Geniuses at Northwestern University Make Harry Potter’s Quidditch a Reality
Northwestern University is mainly known for its academics. While their sports program is not very strong, they are in the Big Ten and have actually fielded some decent football teams the last 10-15 years or so (culminating in their amazing upset of undefeated No. 4 ranked Iowa last week). Now, Northwestern is looking to expand their sports program. They are about to add a Quidditch team to the fold.
What’s Quidditch, you ask? Well its a dumb fake game that J.K. Rowling made up for her Harry Potter fiction books, a series about a bunch of children training to be wizards. Would you believe if I told you that this is not a new development?
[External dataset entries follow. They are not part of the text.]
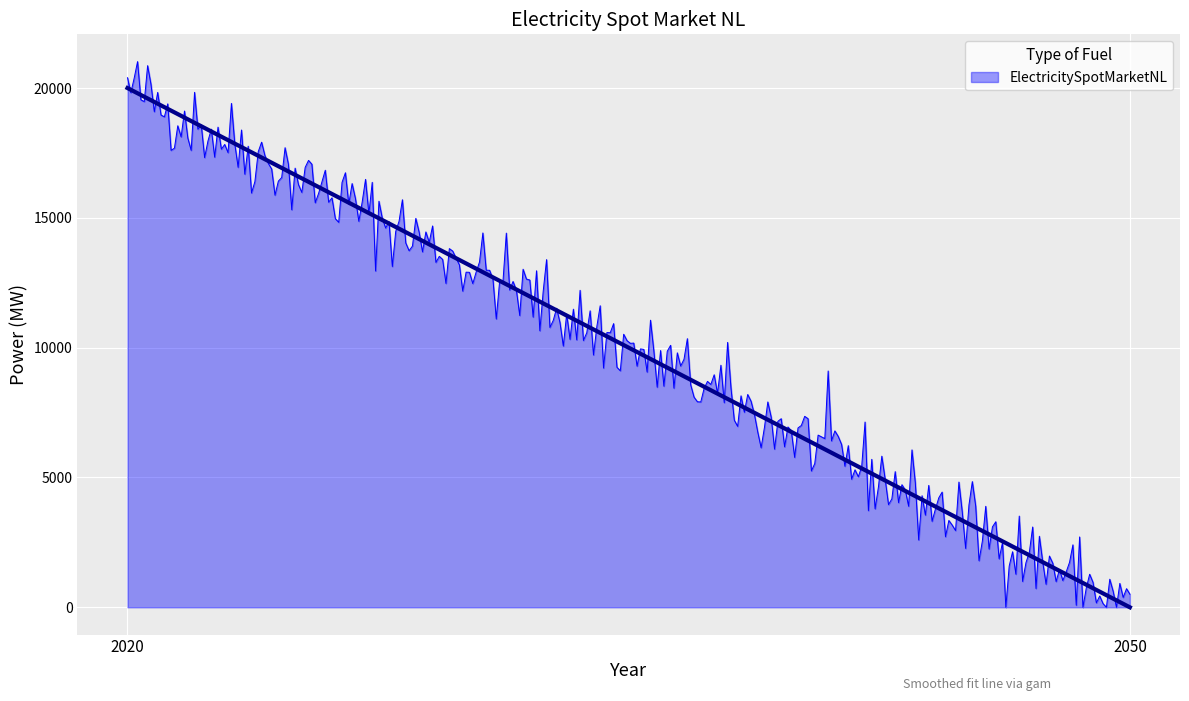

What is the highest value of the ElectricitySpotMarketNL series?

21017.8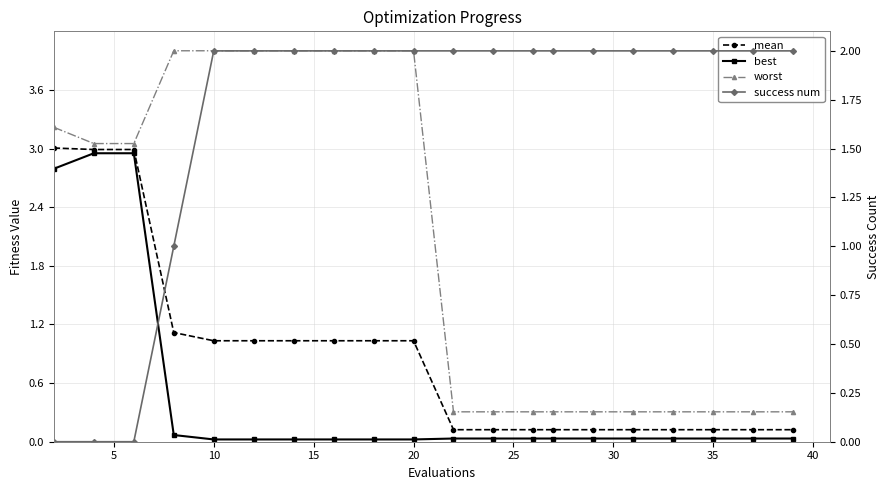

Rank the series by their maximum value, from highest to lowest.

worst, mean, best, success num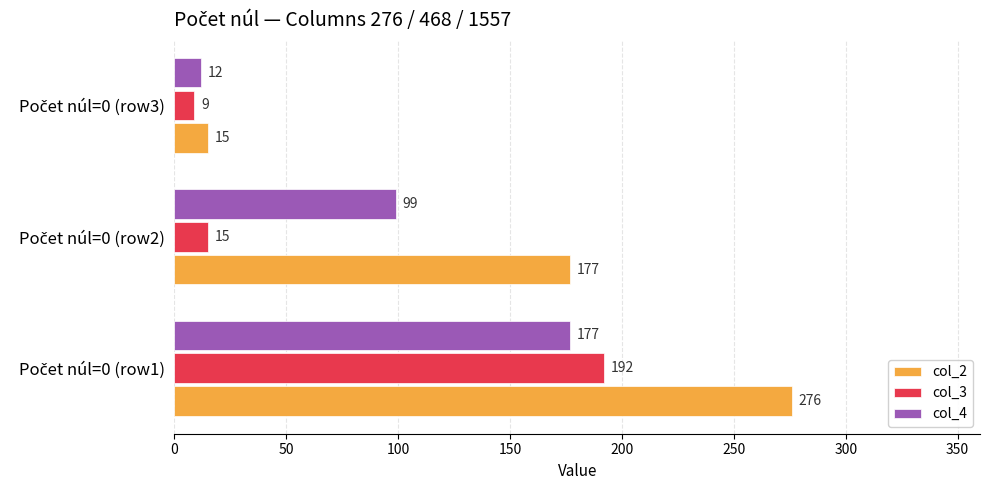

What is the sum of all col_3 values?

216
Northwestern is not the first school to start a Quidditch program; in fact there is an entire association for this fake game:
“There’s actually an Intercollegiate Quidditch Association that organizes teams across the country,” said Marc Bourgeois, a sophomore who’s trying to put together an NU Quidditch team. “It started at Middlebury College in Vermont and has really caught on.”
Our friend Mr. Bourgeois (what a fitting name, right? Idle rich Northwestern student has time and money to play fake game, I love it) is looking to get funding from the University for equipment and uniforms, which include purple capes.
I know this story sounds as made up as the actual game of Quidditch, but it is completely true. There is one unanswered question though (beyond Mr. Bourgeois’s connection with the real world). How can you play Quidditch? I have distinct memory of it being a bunch of wizards flying around on brooms chasing magical balls. Don’t worry, the rules have been adjusted for muggles (I looked this up, it means a non-wizard):
Here’s brief look at the game: Each player needs a broom. One hand must be kept on the broom between your legs at all times as players run around trying to throw a slightly deflated volleyball, known as the “quaffle,” past a goalie and into one of three goals, which are essentially Hula Hoops attached to PVC piping — all this while trying to avoid being hit by rubber kick balls, or “bludgers.”
“It’s also a contact sport, so it gets pretty intense. You can’t tackle somebody, but you can hip check and run into people while trying to steal the quaffle,” said Bourgeois, who added that players wear cleats — and mouth guards and athletic supporters are recommended.
Looking at the picture above and reading all this stuff, I’m going to go out on a limb and guess that our friend Mr. Bourgeois is a virgin. I don’t see how it could be any other way, I mean the guy wants to wear a freaking cape.